Data to use:

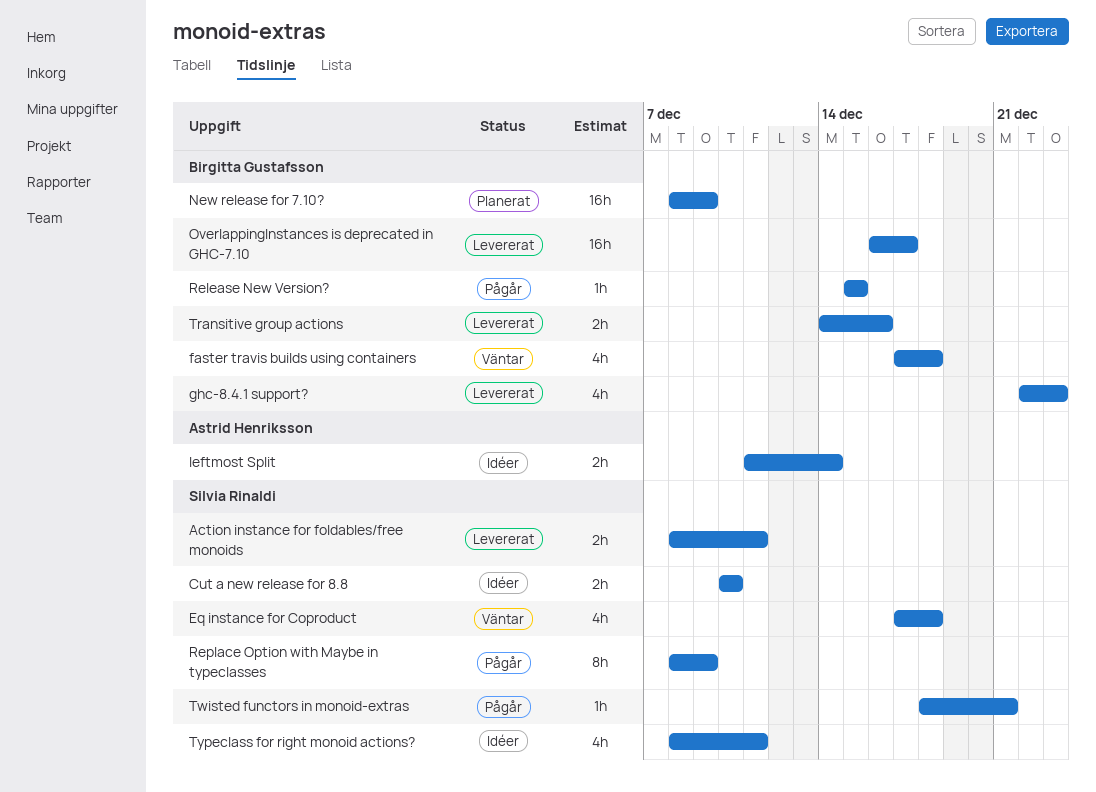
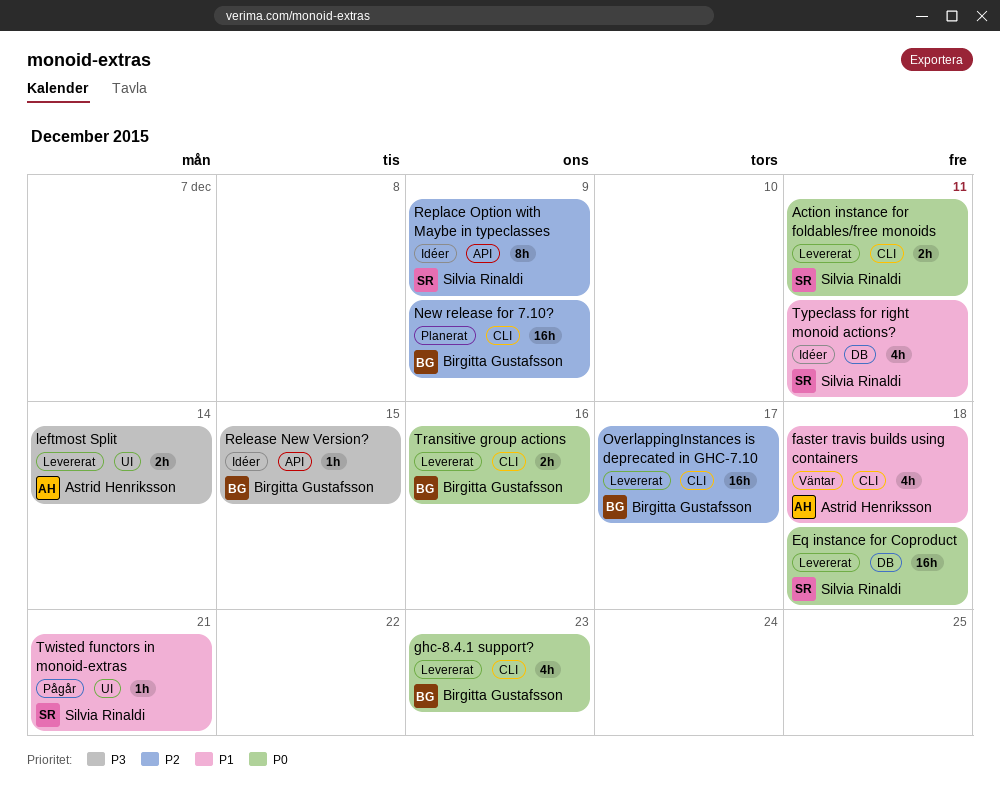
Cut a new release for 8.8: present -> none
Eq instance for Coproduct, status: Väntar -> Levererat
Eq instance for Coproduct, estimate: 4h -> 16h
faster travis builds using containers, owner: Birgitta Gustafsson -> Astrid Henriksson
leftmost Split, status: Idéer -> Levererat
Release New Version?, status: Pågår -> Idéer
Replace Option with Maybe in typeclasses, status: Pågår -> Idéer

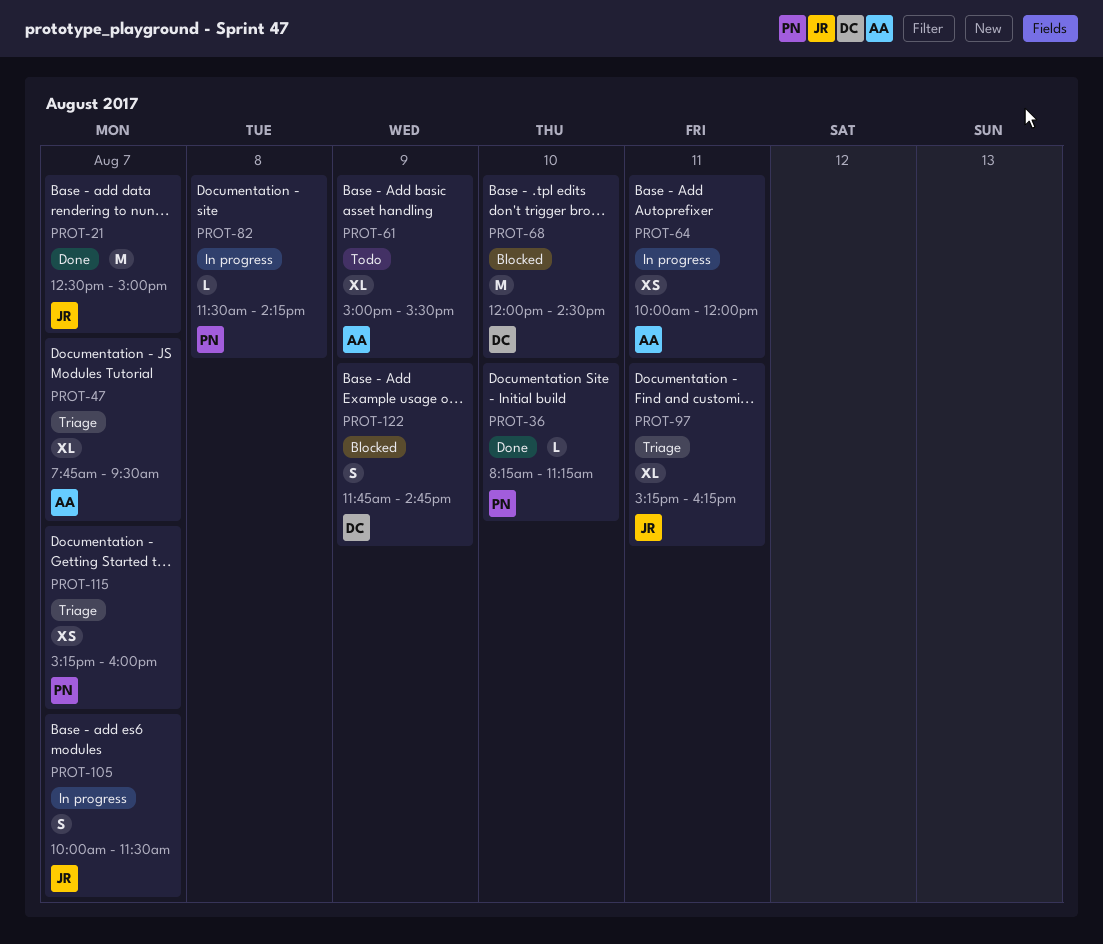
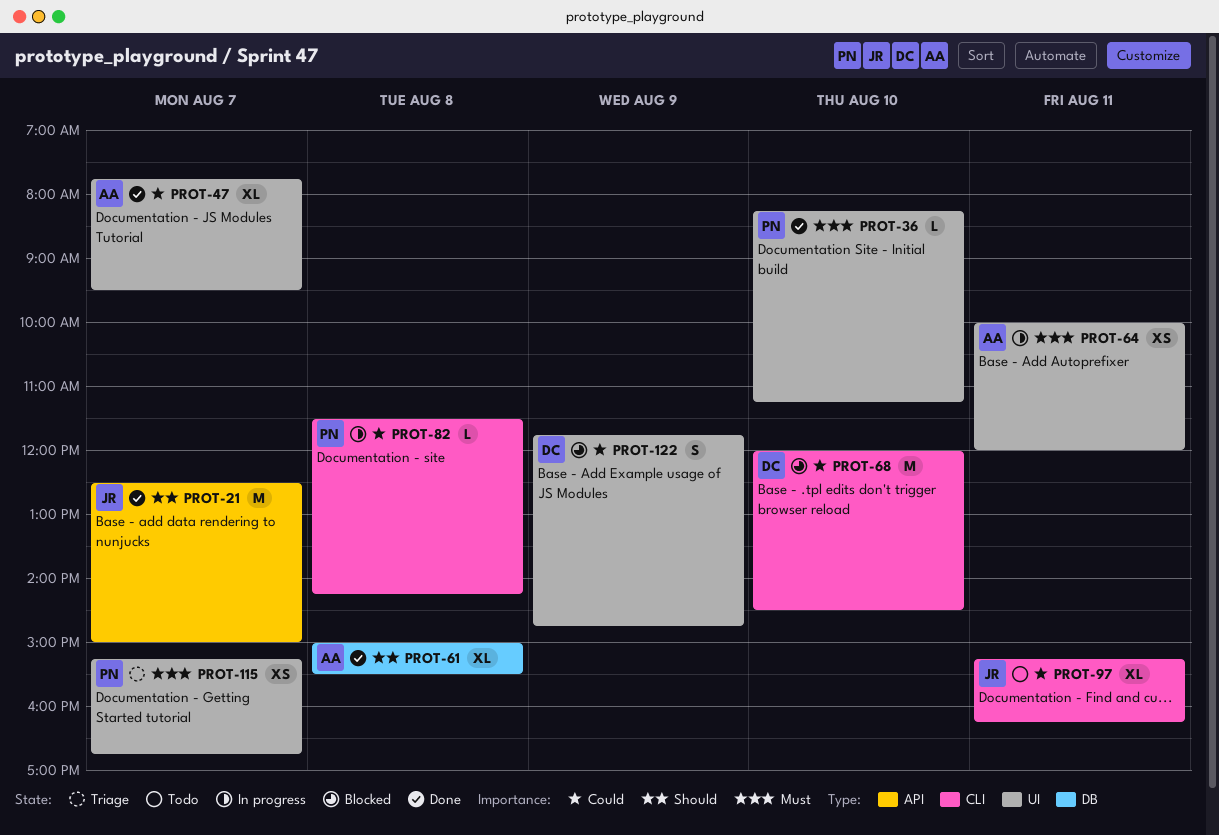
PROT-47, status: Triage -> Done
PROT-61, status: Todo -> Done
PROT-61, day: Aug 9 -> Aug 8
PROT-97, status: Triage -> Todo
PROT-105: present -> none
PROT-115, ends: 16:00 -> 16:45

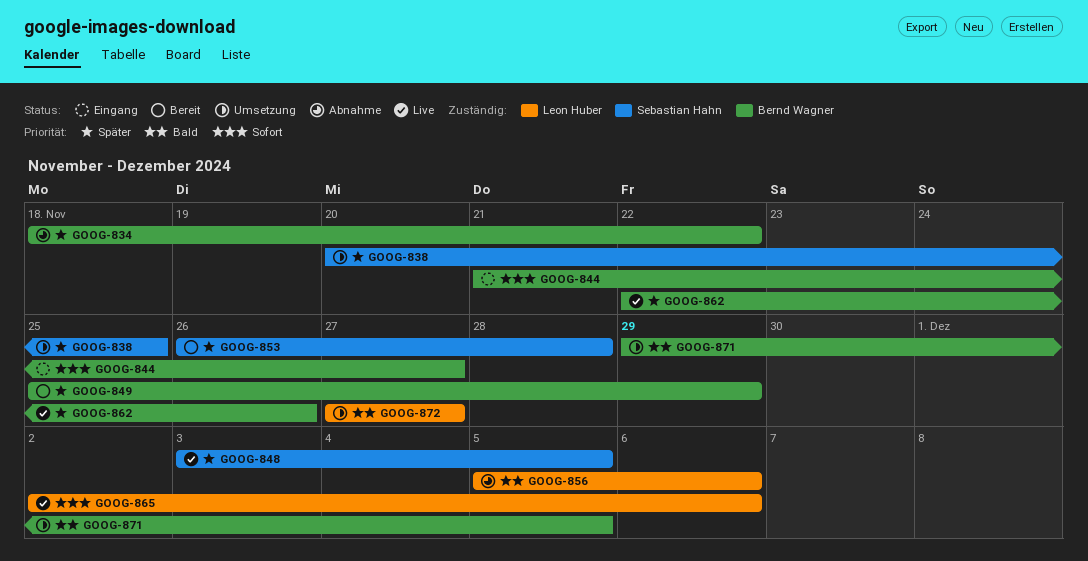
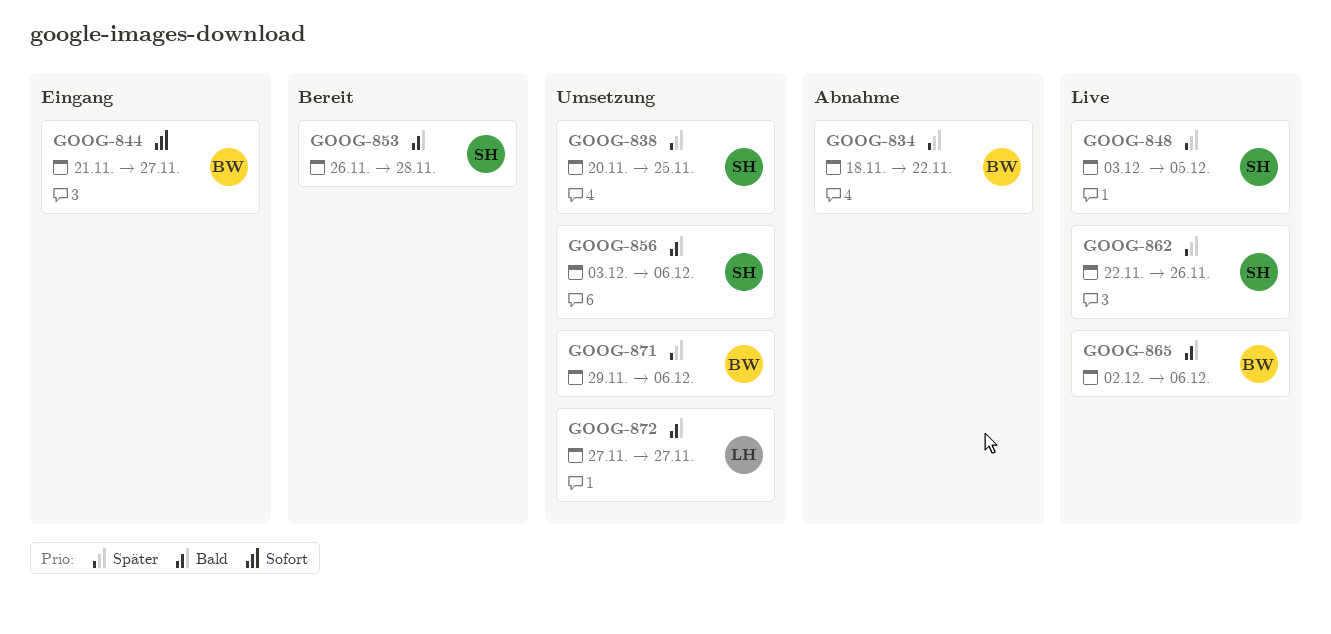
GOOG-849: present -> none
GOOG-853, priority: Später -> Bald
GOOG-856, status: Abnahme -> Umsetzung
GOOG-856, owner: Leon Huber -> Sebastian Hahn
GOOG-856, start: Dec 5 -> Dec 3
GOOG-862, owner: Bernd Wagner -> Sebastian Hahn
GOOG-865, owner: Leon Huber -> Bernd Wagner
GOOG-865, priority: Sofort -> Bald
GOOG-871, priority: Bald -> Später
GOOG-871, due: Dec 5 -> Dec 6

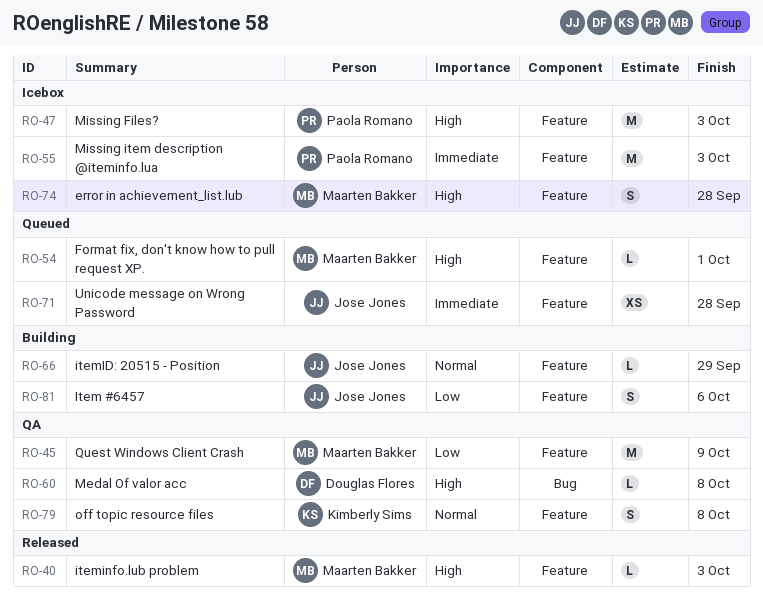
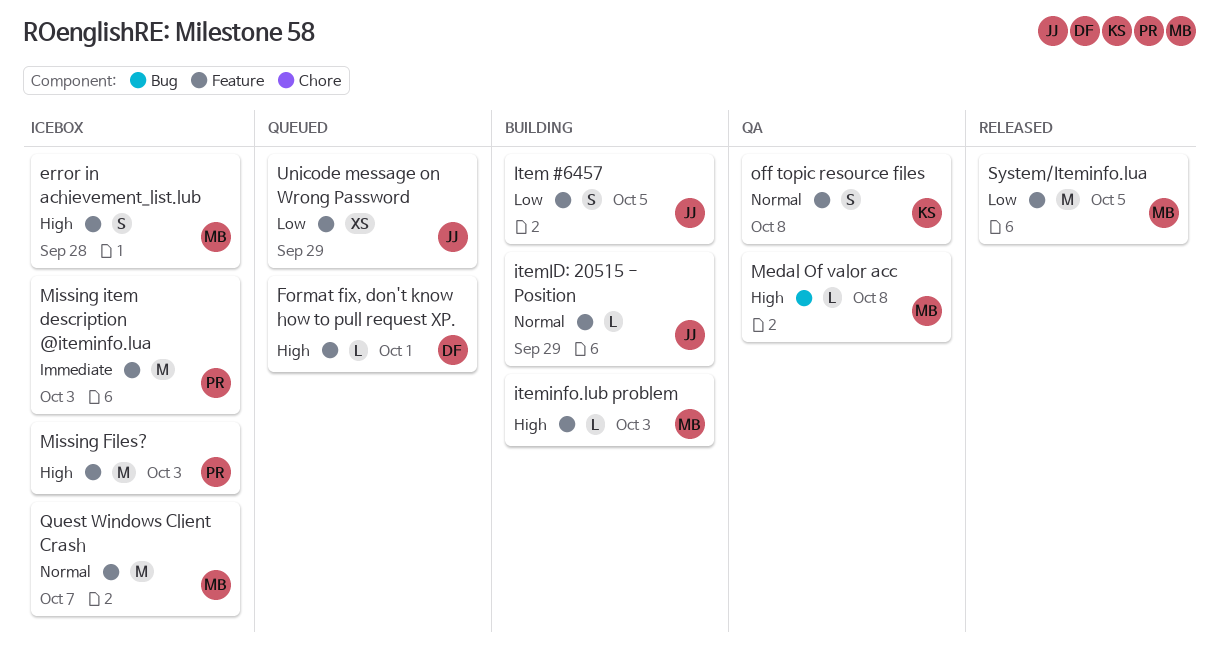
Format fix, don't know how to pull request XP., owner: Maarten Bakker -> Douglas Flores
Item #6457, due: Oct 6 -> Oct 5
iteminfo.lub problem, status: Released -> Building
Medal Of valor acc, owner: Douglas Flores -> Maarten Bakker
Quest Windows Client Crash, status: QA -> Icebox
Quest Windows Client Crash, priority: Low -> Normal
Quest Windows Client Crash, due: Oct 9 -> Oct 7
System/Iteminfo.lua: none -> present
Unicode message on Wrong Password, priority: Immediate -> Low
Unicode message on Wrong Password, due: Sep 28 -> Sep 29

What to work on: An exact copy of the records above is needed, free of pictures.

Problem solution:
Cut a new release for 8.8: present -> none
Eq instance for Coproduct, status: Väntar -> Levererat
Eq instance for Coproduct, estimate: 4h -> 16h
faster travis builds using containers, owner: Birgitta Gustafsson -> Astrid Henriksson
leftmost Split, status: Idéer -> Levererat
Release New Version?, status: Pågår -> Idéer
Replace Option with Maybe in typeclasses, status: Pågår -> Idéer

PROT-47, status: Triage -> Done
PROT-61, status: Todo -> Done
PROT-61, day: Aug 9 -> Aug 8
PROT-97, status: Triage -> Todo
PROT-105: present -> none
PROT-115, ends: 16:00 -> 16:45

GOOG-849: present -> none
GOOG-853, priority: Später -> Bald
GOOG-856, status: Abnahme -> Umsetzung
GOOG-856, owner: Leon Huber -> Sebastian Hahn
GOOG-856, start: Dec 5 -> Dec 3
GOOG-862, owner: Bernd Wagner -> Sebastian Hahn
GOOG-865, owner: Leon Huber -> Bernd Wagner
GOOG-865, priority: Sofort -> Bald
GOOG-871, priority: Bald -> Später
GOOG-871, due: Dec 5 -> Dec 6

Format fix, don't know how to pull request XP., owner: Maarten Bakker -> Douglas Flores
Item #6457, due: Oct 6 -> Oct 5
iteminfo.lub problem, status: Released -> Building
Medal Of valor acc, owner: Douglas Flores -> Maarten Bakker
Quest Windows Client Crash, status: QA -> Icebox
Quest Windows Client Crash, priority: Low -> Normal
Quest Windows Client Crash, due: Oct 9 -> Oct 7
System/Iteminfo.lua: none -> present
Unicode message on Wrong Password, priority: Immediate -> Low
Unicode message on Wrong Password, due: Sep 28 -> Sep 29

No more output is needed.